━━ DATA EXTRACT ━━

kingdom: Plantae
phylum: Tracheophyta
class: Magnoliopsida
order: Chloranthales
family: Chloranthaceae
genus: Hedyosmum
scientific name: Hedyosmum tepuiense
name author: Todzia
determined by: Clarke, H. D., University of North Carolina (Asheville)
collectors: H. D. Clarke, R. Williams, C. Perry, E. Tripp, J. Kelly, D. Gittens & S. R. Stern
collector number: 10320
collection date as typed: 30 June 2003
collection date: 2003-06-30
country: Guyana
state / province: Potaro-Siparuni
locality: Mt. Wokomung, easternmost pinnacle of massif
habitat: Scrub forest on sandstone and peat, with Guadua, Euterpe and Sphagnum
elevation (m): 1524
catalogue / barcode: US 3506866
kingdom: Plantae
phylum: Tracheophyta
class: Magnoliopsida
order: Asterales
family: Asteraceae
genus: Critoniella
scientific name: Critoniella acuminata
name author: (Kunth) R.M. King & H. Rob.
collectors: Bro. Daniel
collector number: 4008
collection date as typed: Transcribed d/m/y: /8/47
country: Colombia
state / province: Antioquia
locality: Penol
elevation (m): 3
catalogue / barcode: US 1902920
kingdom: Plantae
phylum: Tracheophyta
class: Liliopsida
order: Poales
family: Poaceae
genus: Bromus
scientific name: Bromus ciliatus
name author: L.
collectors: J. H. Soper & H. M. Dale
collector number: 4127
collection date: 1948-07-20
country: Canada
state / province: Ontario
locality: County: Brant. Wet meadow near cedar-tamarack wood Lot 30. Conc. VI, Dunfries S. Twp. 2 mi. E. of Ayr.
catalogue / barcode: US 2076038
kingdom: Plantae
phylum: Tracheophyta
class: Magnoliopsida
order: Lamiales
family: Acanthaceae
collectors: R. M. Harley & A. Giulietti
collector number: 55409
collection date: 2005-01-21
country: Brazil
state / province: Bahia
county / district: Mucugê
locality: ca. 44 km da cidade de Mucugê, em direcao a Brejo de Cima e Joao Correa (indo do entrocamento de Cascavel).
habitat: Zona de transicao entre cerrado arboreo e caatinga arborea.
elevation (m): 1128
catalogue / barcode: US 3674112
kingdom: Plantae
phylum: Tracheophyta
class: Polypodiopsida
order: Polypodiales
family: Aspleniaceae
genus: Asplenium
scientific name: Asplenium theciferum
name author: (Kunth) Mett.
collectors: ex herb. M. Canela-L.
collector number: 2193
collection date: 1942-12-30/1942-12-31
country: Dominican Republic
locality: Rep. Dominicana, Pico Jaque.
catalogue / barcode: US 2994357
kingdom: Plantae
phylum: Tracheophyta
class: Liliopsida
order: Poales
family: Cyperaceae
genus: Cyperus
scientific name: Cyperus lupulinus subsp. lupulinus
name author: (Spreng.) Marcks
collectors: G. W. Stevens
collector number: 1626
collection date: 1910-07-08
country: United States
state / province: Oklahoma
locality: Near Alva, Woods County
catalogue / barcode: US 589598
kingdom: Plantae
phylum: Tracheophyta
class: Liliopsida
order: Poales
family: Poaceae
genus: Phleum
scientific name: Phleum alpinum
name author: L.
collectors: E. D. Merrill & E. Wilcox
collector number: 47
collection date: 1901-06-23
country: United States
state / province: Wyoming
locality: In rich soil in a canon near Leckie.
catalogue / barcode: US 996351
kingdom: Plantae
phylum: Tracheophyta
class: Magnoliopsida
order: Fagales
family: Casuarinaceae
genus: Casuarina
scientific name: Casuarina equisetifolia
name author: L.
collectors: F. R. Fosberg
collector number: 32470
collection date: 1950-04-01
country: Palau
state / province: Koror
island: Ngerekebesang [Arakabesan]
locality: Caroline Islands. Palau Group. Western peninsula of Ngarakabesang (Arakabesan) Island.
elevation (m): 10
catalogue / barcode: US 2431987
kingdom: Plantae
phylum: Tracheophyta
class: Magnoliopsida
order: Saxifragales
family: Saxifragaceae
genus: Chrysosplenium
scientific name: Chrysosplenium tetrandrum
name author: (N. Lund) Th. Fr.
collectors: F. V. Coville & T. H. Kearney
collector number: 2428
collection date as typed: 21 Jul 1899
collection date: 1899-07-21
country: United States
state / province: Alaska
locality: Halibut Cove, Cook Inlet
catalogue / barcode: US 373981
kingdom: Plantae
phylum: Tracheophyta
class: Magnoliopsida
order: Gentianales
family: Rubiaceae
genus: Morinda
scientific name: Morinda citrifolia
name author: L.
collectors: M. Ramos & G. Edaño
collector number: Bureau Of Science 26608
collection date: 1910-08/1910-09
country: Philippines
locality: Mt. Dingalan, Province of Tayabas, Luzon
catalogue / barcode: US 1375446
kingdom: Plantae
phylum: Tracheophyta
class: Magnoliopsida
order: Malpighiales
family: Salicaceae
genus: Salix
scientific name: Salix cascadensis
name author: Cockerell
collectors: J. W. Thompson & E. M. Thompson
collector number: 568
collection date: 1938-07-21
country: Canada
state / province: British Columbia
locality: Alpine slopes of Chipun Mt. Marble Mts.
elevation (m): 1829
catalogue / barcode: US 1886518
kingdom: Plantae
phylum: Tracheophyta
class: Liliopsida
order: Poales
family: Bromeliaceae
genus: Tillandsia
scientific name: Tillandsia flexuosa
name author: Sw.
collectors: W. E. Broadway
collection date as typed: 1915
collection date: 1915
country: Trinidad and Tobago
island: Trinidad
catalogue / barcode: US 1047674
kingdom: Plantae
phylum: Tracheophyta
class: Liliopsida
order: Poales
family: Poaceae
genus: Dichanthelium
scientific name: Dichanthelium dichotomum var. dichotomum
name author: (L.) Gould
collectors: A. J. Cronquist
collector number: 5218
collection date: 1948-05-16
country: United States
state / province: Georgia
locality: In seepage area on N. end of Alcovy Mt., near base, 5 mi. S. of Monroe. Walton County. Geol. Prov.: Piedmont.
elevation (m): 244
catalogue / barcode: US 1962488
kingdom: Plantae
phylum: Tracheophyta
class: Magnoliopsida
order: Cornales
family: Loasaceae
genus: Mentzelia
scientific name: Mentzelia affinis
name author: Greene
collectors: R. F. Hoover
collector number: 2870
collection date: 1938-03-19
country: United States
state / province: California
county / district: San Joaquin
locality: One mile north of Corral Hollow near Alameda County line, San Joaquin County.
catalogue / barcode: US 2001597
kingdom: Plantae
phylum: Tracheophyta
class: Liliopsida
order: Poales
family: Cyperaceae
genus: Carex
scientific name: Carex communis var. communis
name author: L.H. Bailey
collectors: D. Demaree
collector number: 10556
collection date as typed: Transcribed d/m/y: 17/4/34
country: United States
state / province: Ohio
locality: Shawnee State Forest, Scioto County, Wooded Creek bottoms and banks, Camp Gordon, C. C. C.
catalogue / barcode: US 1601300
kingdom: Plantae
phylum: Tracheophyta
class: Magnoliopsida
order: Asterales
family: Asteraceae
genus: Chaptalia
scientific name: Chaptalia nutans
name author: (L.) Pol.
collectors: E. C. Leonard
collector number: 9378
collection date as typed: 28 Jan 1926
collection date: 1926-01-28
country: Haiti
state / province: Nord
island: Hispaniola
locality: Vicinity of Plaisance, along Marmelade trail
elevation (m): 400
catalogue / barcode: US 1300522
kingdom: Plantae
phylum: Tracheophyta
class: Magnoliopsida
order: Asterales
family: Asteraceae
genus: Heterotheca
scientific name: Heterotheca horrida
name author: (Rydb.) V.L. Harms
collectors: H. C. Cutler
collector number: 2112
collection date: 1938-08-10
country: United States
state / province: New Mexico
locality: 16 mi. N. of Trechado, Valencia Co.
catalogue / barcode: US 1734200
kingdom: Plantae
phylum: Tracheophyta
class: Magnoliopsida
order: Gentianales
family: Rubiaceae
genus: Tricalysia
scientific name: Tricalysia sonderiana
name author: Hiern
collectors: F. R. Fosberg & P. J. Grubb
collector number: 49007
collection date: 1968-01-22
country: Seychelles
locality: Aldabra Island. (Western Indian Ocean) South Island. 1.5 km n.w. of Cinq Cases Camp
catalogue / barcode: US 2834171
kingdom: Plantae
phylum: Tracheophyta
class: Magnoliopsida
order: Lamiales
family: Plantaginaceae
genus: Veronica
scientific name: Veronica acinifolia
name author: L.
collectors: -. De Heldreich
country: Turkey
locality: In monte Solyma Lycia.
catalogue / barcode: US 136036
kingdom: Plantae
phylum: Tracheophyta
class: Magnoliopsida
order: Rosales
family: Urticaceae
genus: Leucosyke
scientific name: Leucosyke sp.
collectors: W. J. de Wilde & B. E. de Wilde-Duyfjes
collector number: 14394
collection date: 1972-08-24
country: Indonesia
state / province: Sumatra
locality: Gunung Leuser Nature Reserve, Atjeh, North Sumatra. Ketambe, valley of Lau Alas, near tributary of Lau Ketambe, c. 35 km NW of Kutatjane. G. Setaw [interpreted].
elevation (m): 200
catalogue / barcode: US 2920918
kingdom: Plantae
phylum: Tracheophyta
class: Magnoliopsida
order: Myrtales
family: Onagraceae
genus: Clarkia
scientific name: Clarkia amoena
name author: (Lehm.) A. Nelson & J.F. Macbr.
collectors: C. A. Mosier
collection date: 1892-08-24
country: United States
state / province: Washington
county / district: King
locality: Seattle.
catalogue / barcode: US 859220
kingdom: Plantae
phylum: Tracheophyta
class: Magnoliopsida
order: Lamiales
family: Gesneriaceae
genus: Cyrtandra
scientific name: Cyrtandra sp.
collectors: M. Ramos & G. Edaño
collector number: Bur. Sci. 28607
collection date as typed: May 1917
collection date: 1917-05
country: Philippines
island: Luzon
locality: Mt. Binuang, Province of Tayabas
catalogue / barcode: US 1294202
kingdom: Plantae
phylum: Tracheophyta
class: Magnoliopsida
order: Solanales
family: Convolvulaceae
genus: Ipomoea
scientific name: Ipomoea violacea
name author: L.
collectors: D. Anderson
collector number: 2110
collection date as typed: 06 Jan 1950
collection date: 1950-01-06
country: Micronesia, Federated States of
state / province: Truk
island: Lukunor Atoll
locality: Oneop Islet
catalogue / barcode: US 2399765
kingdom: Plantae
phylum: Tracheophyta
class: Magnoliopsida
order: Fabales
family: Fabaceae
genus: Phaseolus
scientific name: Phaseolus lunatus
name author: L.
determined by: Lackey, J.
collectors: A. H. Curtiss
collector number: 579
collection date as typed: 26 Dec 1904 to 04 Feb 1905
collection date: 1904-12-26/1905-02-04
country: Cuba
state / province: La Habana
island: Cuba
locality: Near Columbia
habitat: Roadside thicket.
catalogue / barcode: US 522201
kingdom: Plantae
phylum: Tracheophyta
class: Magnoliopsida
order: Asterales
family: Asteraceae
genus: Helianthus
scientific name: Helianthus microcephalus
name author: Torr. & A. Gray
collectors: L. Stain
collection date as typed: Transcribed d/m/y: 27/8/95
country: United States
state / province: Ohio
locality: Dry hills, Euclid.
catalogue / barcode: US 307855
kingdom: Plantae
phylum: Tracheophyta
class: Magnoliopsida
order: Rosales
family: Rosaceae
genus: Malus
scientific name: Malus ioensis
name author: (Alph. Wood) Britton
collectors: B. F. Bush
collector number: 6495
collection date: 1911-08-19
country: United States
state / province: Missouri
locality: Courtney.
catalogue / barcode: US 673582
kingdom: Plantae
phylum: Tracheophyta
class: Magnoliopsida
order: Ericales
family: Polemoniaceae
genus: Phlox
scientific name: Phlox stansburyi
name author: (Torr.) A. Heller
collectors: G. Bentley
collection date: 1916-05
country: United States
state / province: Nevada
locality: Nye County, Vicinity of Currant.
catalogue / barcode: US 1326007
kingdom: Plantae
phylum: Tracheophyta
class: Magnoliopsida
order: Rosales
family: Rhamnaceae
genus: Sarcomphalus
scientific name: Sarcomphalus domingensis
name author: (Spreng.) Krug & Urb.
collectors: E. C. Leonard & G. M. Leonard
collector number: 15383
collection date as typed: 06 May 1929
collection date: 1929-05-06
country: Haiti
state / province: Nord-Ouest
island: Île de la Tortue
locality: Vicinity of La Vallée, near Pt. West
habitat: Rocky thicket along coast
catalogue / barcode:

━━━

Transcribe the lines of the material between the line holding "catalogue / barcode: US 2994357" and the line holding "locality: Near Alva, Woods County", inclusive.

catalogue / barcode: US 2994357
kingdom: Plantae
phylum: Tracheophyta
class: Liliopsida
order: Poales
family: Cyperaceae
genus: Cyperus
scientific name: Cyperus lupulinus subsp. lupulinus
name author: (Spreng.) Marcks
collectors: G. W. Stevens
collector number: 1626
collection date: 1910-07-08
country: United States
state / province: Oklahoma
locality: Near Alva, Woods County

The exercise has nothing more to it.